🤖 AI Summary
In unsupervised domain adaptive semantic segmentation, source-domain bias induces noisy pseudo-labels, while existing methods struggle to model complex inter-object spatial relationships. To address these challenges, this paper proposes a vision-language model (VLM)-based cross-modal alignment framework. Our method leverages VLMs to generate structured scene descriptions (e.g., “pedestrian on sidewalk”)—explicitly encoding spatial relations—and uses textual semantics as a bridge to align holistic visual features with scene-level meaning, overcoming limitations of mask- or prompt-driven approaches. We integrate cross-modal contrastive learning with unsupervised domain adaptation training. Evaluated on three DASS benchmarks, our method achieves state-of-the-art performance, improving mean Intersection-over-Union by 2.6%, 1.4%, and 3.9%, respectively. It significantly mitigates pseudo-label noise and reduces inter-domain discrepancies in spatial layout distributions.
📝 Abstract
Unsupervised domain adaptation for semantic segmentation (DASS) aims to transfer knowledge from a label-rich source domain to a target domain with no labels. Two key approaches in DASS are (1) vision-only approaches using masking or multi-resolution crops, and (2) language-based approaches that use generic class-wise prompts informed by target domain (e.g."a {snowy} photo of a {class}"). However, the former is susceptible to noisy pseudo-labels that are biased to the source domain.

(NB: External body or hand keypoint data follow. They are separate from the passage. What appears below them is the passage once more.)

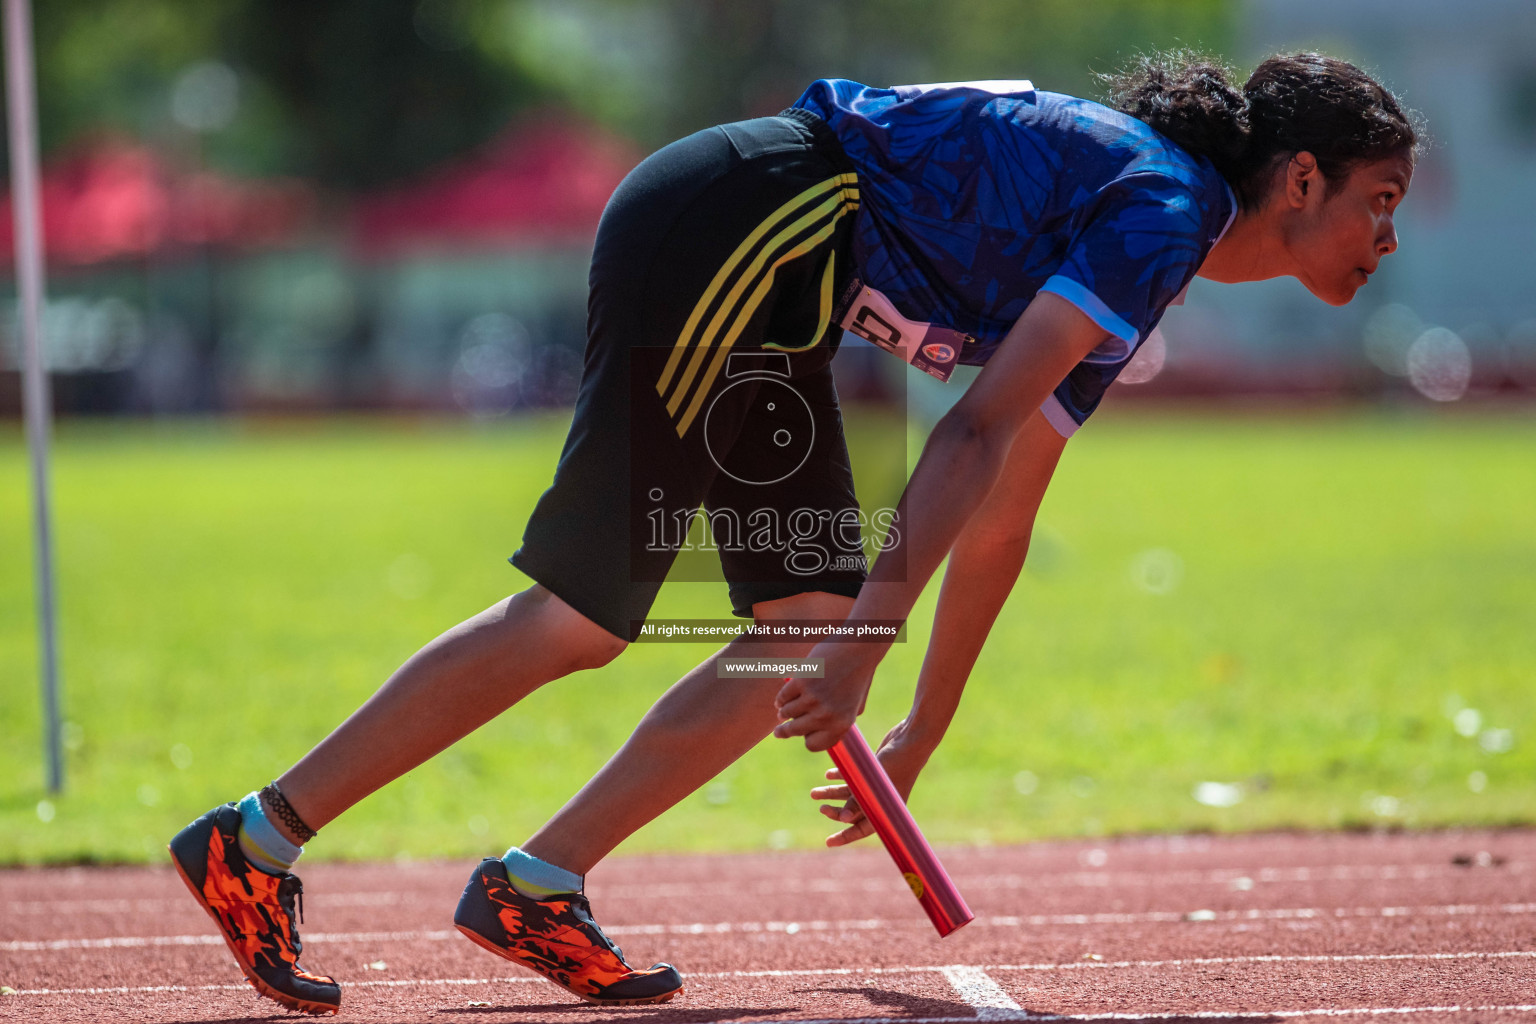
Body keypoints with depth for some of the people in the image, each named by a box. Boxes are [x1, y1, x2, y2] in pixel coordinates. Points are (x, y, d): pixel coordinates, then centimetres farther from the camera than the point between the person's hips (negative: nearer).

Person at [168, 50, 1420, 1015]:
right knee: (577, 621, -8)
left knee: (814, 623, 4)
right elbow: (976, 432, -22)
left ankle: (534, 887, 4)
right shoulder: (1164, 210, -10)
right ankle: (257, 841, -3)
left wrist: (920, 735, 28)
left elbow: (996, 523, 25)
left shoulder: (1128, 256, 19)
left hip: (767, 296, 10)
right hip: (726, 232, -10)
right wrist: (873, 638, -27)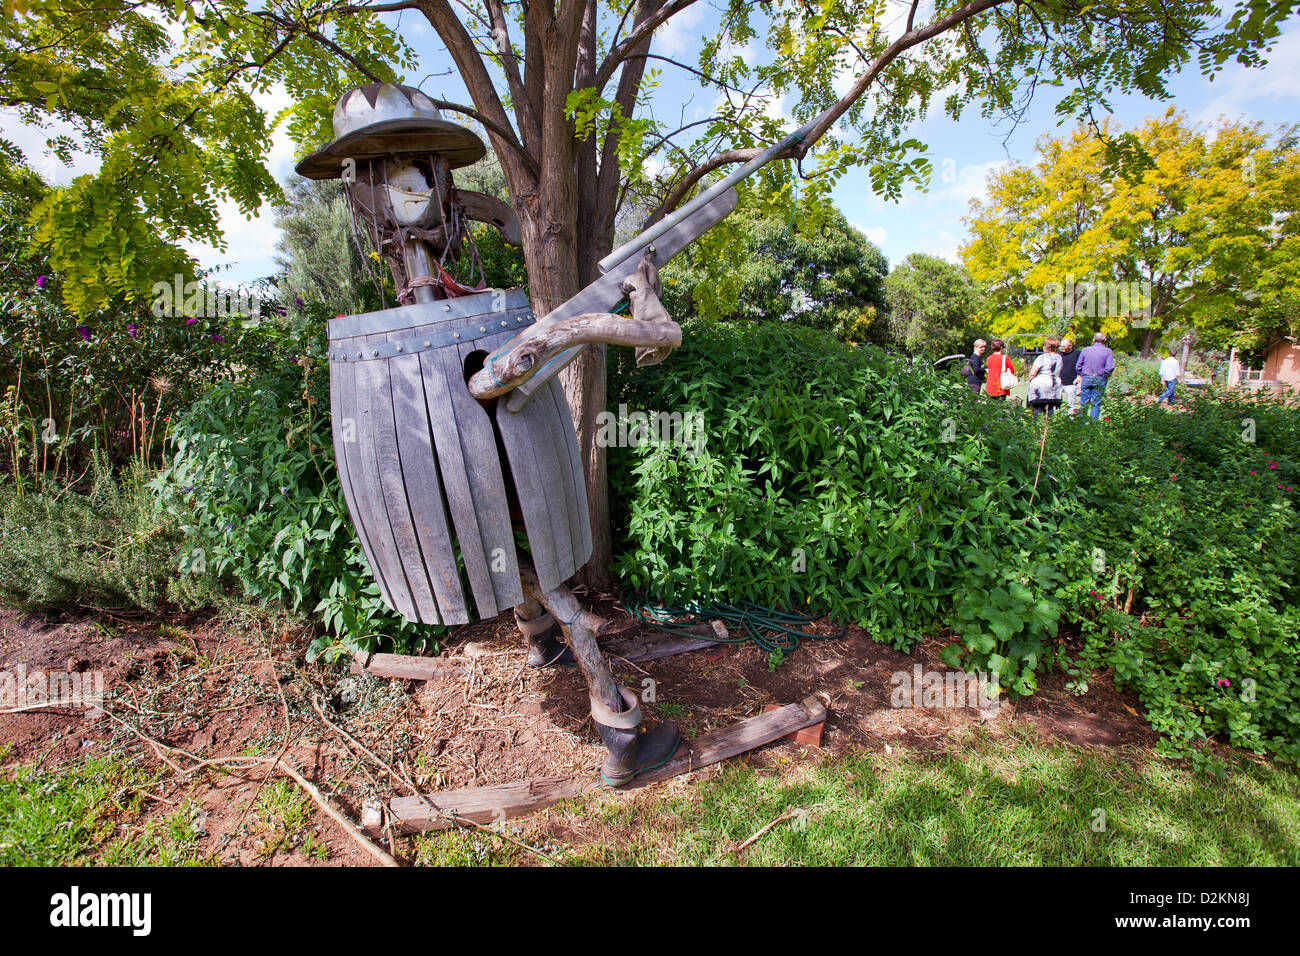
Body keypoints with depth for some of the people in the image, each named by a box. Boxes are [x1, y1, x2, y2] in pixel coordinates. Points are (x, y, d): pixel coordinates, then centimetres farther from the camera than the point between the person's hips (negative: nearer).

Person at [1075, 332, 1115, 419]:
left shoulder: (1085, 350, 4)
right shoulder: (1108, 351, -2)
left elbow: (1078, 367, 4)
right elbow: (1110, 367, -10)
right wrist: (1105, 376, 6)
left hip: (1086, 379, 2)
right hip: (1100, 380, -1)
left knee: (1084, 403, 4)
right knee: (1096, 404, 1)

The latter does not fully capture the intricate spatial relationships of objects -- key for dense prediction tasks. To this end, we propose LangDA. LangDA addresses these challenges by, first, learning contextual relationships between objects via VLM-generated scene descriptions (e.g."a pedestrian is on the sidewalk, and the street is lined with buildings."). Second, LangDA aligns the entire image features with text representation of this context-aware scene caption and learns generalized representations via text. With this, LangDA sets the new state-of-the-art across three DASS benchmarks, outperforming existing methods by 2.6%, 1.4% and 3.9%.